Exclude the pictures and retype the entries as written.

************

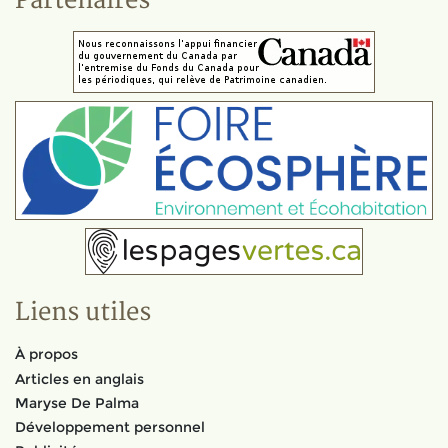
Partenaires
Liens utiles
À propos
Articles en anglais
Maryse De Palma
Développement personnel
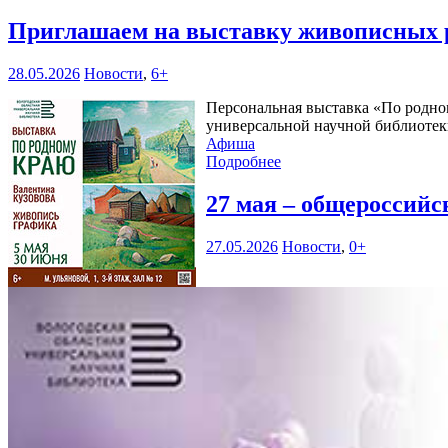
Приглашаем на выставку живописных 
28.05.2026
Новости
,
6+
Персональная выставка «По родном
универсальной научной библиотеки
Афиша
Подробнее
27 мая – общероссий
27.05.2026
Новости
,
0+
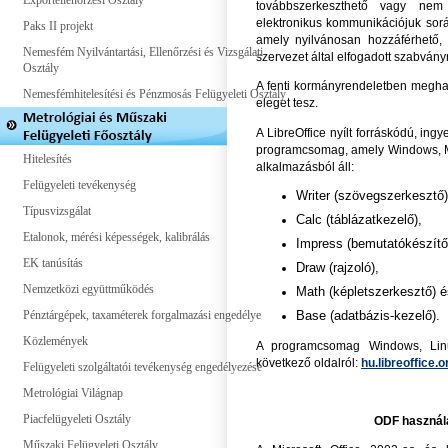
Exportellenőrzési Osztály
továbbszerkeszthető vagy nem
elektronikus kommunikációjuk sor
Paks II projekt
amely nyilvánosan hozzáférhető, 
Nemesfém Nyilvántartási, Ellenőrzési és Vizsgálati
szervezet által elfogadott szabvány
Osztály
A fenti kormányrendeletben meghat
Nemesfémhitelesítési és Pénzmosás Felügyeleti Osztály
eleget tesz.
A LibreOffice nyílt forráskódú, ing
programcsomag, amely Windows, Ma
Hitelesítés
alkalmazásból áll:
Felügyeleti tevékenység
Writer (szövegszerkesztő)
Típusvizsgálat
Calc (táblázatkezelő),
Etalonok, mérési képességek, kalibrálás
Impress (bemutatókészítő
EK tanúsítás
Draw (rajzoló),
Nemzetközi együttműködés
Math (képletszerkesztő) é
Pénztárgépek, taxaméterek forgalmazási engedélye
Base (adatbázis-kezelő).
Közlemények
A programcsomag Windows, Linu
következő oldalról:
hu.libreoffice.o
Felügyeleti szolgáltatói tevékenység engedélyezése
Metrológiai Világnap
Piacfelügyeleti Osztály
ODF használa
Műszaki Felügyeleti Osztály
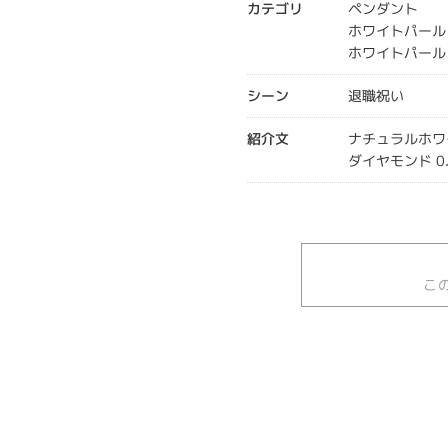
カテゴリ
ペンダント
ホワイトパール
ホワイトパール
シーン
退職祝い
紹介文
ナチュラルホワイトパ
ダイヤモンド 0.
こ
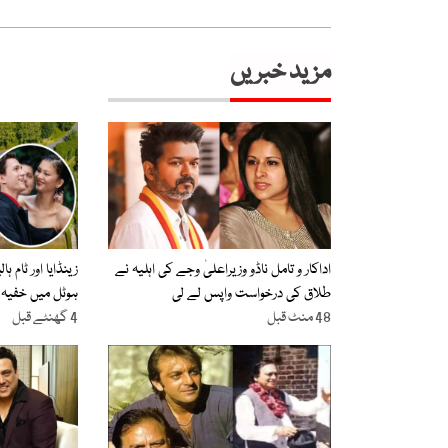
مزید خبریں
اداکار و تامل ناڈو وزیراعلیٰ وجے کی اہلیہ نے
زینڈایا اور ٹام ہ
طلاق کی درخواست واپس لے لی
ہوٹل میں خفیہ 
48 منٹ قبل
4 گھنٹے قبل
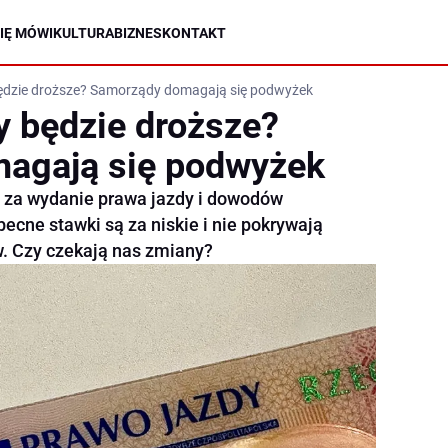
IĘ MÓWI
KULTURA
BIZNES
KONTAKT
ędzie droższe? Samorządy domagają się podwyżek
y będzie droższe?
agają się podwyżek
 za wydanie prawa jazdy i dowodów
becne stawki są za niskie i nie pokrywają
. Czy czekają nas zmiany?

************

• _ANSWER SECTION_:
Partenaires
Liens utiles
À propos
Articles en anglais
Maryse De Palma
Développement personnel
Приглашаем на выставку живописных 
28.05.2026
Новости
,
6+
Персональная выставка «По родном
универсальной научной библиотеки
Афиша
Подробнее
27 мая – общероссий
27.05.2026
Новости
,
0+
Exportellenőrzési Osztály
továbbszerkeszthető vagy nem
elektronikus kommunikációjuk sor
Paks II projekt
amely nyilvánosan hozzáférhető, 
Nemesfém Nyilvántartási, Ellenőrzési és Vizsgálati
szervezet által elfogadott szabvány
Osztály
A fenti kormányrendeletben meghat
Nemesfémhitelesítési és Pénzmosás Felügyeleti Osztály
eleget tesz.
A LibreOffice nyílt forráskódú, ing
programcsomag, amely Windows, Ma
Hitelesítés
alkalmazásból áll:
Felügyeleti tevékenység
Writer (szövegszerkesztő)
Típusvizsgálat
Calc (táblázatkezelő),
Etalonok, mérési képességek, kalibrálás
Impress (bemutatókészítő
EK tanúsítás
Draw (rajzoló),
Nemzetközi együttműködés
Math (képletszerkesztő) é
Pénztárgépek, taxaméterek forgalmazási engedélye
Base (adatbázis-kezelő).
Közlemények
A programcsomag Windows, Linu
következő oldalról:
hu.libreoffice.o
Felügyeleti szolgáltatói tevékenység engedélyezése
Metrológiai Világnap
Piacfelügyeleti Osztály
ODF használa
Műszaki Felügyeleti Osztály
カテゴリ
ペンダント
ホワイトパール
ホワイトパール
シーン
退職祝い
紹介文
ナチュラルホワイトパ
ダイヤモンド 0.
こ
مزید خبریں
اداکار و تامل ناڈو وزیراعلیٰ وجے کی اہلیہ نے
زینڈایا اور ٹام ہ
طلاق کی درخواست واپس لے لی
ہوٹل میں خفیہ 
48 منٹ قبل
4 گھنٹے قبل
IĘ MÓWI
KULTURA
BIZNES
KONTAKT
ędzie droższe? Samorządy domagają się podwyżek
y będzie droższe?
agają się podwyżek
 za wydanie prawa jazdy i dowodów
becne stawki są za niskie i nie pokrywają
. Czy czekają nas zmiany?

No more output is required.